A: 

The question isn’t very clear, but I assume you’re writing a web application, and you’re trying to serve up the PDF document to the client.

First, you need to set a header to let the client know that it should expect PDF data:

header('Content-type: application/pdf');

That will cause most browsers to render the PDF within the browser window. If you’d rather have the browser offer the PDF as a download, do this in addition to the above:

header('Content-Disposition: attachment; filename="filename.pdf"');

You may set any filename you like in place of filename.pdf.

It’s important that you make these calls to header() before any output is written.

As an aside, I guess that $d is a debug flag, but I don’t think it’s a very good idea to do those string operations that you’re doing when it’s set. You’re likely to end up corrupting the PDF data.

Daniel Cassidy
Thank you!
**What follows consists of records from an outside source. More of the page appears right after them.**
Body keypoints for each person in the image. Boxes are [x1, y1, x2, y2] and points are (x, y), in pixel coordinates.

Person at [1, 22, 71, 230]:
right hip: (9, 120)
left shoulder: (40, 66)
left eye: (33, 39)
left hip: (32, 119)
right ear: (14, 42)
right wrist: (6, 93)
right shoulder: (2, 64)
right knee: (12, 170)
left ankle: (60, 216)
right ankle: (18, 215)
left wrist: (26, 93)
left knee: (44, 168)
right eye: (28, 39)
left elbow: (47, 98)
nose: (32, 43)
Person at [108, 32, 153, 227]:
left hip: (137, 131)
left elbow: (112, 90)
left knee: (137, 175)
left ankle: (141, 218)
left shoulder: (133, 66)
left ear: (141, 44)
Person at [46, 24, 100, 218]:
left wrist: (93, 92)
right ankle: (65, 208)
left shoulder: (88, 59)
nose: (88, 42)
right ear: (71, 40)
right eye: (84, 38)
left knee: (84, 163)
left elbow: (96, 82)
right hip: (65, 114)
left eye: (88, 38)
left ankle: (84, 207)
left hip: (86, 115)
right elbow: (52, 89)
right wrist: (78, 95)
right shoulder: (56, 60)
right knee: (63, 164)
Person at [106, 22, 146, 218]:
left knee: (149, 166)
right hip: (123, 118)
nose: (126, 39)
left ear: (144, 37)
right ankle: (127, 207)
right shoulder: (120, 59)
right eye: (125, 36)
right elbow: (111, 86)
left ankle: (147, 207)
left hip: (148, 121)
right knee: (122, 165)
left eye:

Is this valid?$db_data = array( array('first'=> 'Customer Name:','second'=> $row_cust['cust_name']) ,array('first'=> 'Phone Number:','second'=> $row_cust['cust_phone']) ,array('first'=> 'Address:','second'=> $row_cust['cust_address']) ,array('first'=> 'Customer Ref/ Room Number:','second'=>$row_cust['cust_ref']) ); where Ex .($row_cust['cust_ref']) is data from the DB.